→ **Work task**:
Print every line of the listing below, starting with the line that holds "traccia delle visualizzazioni" and going on through the line that holds "Jejich nastavení upravíte", both included, and print nothing else.

→ **Data for analysis**:
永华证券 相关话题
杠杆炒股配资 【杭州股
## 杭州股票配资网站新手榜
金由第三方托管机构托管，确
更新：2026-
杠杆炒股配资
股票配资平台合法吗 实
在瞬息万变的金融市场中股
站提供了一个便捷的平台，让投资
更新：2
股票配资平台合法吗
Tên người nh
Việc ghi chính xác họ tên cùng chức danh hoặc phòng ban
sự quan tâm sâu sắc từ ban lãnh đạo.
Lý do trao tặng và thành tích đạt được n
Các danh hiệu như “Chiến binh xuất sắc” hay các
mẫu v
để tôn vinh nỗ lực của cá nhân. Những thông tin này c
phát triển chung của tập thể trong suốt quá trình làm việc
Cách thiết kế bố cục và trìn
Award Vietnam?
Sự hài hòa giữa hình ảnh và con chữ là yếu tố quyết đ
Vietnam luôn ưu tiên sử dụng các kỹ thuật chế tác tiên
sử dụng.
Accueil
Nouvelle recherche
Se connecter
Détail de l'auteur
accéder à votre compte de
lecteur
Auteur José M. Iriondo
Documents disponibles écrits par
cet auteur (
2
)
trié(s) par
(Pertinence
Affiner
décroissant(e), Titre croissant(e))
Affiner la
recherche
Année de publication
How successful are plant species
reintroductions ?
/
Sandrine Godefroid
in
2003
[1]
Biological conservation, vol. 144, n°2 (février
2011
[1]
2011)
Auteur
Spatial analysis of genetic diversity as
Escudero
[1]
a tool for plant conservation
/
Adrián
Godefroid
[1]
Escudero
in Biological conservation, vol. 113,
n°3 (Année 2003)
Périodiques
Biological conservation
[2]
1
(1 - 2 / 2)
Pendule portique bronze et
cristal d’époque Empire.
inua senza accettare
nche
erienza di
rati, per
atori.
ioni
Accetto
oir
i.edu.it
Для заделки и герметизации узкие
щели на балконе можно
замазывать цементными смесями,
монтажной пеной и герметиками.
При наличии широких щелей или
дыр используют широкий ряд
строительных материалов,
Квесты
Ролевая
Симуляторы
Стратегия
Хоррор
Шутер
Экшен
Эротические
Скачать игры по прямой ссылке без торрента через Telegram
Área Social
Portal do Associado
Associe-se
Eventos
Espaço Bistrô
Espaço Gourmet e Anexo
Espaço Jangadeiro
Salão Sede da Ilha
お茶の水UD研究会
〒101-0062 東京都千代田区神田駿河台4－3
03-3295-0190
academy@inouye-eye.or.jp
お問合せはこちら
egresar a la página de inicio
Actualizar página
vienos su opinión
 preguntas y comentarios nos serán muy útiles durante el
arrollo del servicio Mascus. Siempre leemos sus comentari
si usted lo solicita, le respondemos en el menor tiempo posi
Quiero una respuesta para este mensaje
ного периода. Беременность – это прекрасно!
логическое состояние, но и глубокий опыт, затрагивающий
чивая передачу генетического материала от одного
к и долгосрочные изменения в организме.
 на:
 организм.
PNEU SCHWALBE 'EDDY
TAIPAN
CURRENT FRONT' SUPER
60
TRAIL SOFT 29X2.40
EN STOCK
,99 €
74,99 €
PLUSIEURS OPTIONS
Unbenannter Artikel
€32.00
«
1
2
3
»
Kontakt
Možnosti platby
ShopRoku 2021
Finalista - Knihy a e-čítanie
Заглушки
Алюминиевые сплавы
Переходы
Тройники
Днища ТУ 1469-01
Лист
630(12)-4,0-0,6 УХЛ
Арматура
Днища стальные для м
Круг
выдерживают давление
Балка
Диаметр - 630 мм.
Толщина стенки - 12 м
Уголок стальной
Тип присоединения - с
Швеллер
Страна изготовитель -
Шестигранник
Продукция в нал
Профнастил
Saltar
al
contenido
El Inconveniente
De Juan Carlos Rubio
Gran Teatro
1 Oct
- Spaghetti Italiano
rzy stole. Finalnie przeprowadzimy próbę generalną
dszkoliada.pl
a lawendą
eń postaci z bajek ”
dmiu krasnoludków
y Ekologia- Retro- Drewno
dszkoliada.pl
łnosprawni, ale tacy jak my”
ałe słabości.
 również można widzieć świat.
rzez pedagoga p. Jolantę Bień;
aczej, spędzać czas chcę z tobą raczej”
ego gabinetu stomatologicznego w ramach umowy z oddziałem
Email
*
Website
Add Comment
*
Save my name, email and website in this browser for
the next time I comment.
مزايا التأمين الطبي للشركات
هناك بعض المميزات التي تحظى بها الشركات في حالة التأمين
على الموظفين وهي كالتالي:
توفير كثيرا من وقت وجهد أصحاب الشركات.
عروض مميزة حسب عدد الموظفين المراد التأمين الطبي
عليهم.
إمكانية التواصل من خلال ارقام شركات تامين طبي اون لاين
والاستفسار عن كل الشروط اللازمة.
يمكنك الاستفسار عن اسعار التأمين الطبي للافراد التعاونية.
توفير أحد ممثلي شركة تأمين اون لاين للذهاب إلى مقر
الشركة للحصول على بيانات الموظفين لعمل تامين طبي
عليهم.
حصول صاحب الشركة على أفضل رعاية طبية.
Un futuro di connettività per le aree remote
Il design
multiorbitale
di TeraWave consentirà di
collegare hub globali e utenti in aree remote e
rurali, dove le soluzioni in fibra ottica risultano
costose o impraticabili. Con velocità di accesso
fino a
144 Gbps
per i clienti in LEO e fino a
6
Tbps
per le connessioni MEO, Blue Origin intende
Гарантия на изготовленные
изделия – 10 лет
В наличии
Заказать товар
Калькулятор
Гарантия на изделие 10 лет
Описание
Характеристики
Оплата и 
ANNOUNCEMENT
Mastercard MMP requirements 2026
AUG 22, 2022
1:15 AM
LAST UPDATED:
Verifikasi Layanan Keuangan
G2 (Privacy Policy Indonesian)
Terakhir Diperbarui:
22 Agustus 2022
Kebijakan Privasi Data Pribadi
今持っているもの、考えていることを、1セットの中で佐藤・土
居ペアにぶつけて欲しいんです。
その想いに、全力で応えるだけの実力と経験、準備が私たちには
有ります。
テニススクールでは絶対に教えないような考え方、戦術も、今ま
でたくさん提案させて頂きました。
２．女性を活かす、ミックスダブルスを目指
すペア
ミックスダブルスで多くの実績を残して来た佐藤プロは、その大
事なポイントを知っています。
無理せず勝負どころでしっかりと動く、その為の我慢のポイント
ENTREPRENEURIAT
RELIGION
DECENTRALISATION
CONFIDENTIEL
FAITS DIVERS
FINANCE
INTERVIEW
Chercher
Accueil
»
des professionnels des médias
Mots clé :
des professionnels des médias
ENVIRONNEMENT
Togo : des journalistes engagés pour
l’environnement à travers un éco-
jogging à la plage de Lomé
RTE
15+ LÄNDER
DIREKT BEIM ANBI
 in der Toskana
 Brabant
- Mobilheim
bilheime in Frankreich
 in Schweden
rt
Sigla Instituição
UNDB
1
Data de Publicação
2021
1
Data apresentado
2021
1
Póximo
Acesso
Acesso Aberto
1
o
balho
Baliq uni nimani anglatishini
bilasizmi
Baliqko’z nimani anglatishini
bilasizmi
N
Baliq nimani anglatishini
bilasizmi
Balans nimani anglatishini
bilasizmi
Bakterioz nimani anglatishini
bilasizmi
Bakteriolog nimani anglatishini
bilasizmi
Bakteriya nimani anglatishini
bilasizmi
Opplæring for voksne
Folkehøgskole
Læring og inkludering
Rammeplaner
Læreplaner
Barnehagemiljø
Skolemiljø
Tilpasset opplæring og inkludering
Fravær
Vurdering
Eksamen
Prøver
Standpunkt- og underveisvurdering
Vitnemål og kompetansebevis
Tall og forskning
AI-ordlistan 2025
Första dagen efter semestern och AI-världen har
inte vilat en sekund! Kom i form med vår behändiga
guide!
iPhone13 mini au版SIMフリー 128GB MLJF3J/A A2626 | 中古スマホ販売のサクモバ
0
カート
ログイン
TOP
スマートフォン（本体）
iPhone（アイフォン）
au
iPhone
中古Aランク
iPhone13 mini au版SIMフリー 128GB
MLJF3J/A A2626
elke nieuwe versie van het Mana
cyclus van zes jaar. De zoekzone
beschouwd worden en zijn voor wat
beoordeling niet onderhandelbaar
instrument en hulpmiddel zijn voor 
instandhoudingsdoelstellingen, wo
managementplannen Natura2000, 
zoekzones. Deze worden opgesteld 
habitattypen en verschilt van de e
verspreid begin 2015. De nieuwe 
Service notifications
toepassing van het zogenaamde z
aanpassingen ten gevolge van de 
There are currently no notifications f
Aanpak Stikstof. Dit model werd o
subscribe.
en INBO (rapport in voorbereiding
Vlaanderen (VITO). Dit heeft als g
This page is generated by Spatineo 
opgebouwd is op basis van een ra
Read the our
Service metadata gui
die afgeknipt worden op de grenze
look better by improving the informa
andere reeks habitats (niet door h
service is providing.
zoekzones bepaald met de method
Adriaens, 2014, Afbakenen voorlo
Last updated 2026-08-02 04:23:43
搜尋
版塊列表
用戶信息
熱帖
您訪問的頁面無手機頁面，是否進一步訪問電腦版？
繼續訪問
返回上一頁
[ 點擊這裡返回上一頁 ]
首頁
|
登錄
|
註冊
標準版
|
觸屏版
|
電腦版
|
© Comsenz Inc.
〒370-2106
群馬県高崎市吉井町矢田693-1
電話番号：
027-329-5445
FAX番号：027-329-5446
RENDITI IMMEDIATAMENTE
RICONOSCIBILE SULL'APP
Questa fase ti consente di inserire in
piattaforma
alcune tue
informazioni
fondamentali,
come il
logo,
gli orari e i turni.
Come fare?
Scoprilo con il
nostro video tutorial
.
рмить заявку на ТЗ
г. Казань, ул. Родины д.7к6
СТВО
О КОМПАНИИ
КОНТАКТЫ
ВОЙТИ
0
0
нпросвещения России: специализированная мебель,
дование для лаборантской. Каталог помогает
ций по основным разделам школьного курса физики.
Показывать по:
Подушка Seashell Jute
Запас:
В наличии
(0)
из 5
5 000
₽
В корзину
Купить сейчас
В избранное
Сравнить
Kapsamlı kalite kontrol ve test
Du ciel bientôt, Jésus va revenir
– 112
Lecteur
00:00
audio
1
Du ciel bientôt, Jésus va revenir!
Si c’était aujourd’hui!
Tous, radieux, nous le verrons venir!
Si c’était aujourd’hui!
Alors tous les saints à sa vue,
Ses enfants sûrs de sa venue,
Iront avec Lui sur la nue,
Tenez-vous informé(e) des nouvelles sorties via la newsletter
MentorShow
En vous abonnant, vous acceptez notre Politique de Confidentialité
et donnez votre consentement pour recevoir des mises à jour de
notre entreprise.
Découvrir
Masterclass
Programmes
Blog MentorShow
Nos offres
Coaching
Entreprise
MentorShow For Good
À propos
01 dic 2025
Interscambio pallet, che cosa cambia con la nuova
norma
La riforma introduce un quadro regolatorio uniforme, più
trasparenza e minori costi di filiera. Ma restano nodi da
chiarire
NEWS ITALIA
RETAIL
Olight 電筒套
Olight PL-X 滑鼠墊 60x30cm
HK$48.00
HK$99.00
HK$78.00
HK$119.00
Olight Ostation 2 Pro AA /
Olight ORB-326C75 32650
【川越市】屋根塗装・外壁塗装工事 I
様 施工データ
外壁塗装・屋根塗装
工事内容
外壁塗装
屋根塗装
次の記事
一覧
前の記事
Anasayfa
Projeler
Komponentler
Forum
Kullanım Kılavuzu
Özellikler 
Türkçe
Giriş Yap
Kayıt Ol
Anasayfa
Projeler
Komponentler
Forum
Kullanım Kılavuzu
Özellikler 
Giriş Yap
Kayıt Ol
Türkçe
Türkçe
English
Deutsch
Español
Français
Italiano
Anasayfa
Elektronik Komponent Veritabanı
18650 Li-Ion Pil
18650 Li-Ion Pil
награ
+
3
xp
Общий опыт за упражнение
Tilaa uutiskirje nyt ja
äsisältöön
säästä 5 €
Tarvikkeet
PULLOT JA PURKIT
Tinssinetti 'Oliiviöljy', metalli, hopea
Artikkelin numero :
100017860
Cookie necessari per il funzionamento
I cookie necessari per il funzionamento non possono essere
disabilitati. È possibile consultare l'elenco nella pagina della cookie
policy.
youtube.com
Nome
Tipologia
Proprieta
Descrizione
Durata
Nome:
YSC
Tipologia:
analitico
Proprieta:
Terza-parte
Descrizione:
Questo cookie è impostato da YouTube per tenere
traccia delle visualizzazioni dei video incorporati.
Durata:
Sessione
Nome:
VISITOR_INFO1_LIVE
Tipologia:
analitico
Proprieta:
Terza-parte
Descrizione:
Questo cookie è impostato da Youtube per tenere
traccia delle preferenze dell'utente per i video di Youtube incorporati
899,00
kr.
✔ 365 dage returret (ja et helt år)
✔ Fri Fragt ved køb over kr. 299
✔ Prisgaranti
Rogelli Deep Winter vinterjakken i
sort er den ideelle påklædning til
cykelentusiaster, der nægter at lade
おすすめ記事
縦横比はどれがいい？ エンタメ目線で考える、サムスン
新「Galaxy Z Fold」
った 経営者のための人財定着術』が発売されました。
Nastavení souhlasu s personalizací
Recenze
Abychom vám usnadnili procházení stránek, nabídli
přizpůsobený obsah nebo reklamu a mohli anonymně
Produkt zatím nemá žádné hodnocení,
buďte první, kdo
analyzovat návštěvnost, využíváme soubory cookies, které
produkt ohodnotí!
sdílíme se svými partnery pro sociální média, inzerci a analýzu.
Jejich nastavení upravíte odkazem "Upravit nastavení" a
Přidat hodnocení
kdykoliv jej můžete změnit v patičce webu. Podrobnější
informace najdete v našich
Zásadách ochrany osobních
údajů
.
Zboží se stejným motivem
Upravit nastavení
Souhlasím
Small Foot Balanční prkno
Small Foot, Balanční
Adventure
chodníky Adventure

→ **The answer**:
traccia delle visualizzazioni dei video incorporati.
Durata:
Sessione
Nome:
VISITOR_INFO1_LIVE
Tipologia:
analitico
Proprieta:
Terza-parte
Descrizione:
Questo cookie è impostato da Youtube per tenere
traccia delle preferenze dell'utente per i video di Youtube incorporati
899,00
kr.
✔ 365 dage returret (ja et helt år)
✔ Fri Fragt ved køb over kr. 299
✔ Prisgaranti
Rogelli Deep Winter vinterjakken i
sort er den ideelle påklædning til
cykelentusiaster, der nægter at lade
おすすめ記事
縦横比はどれがいい？ エンタメ目線で考える、サムスン
新「Galaxy Z Fold」
った 経営者のための人財定着術』が発売されました。
Nastavení souhlasu s personalizací
Recenze
Abychom vám usnadnili procházení stránek, nabídli
přizpůsobený obsah nebo reklamu a mohli anonymně
Produkt zatím nemá žádné hodnocení,
buďte první, kdo
analyzovat návštěvnost, využíváme soubory cookies, které
produkt ohodnotí!
sdílíme se svými partnery pro sociální média, inzerci a analýzu.
Jejich nastavení upravíte odkazem "Upravit nastavení" a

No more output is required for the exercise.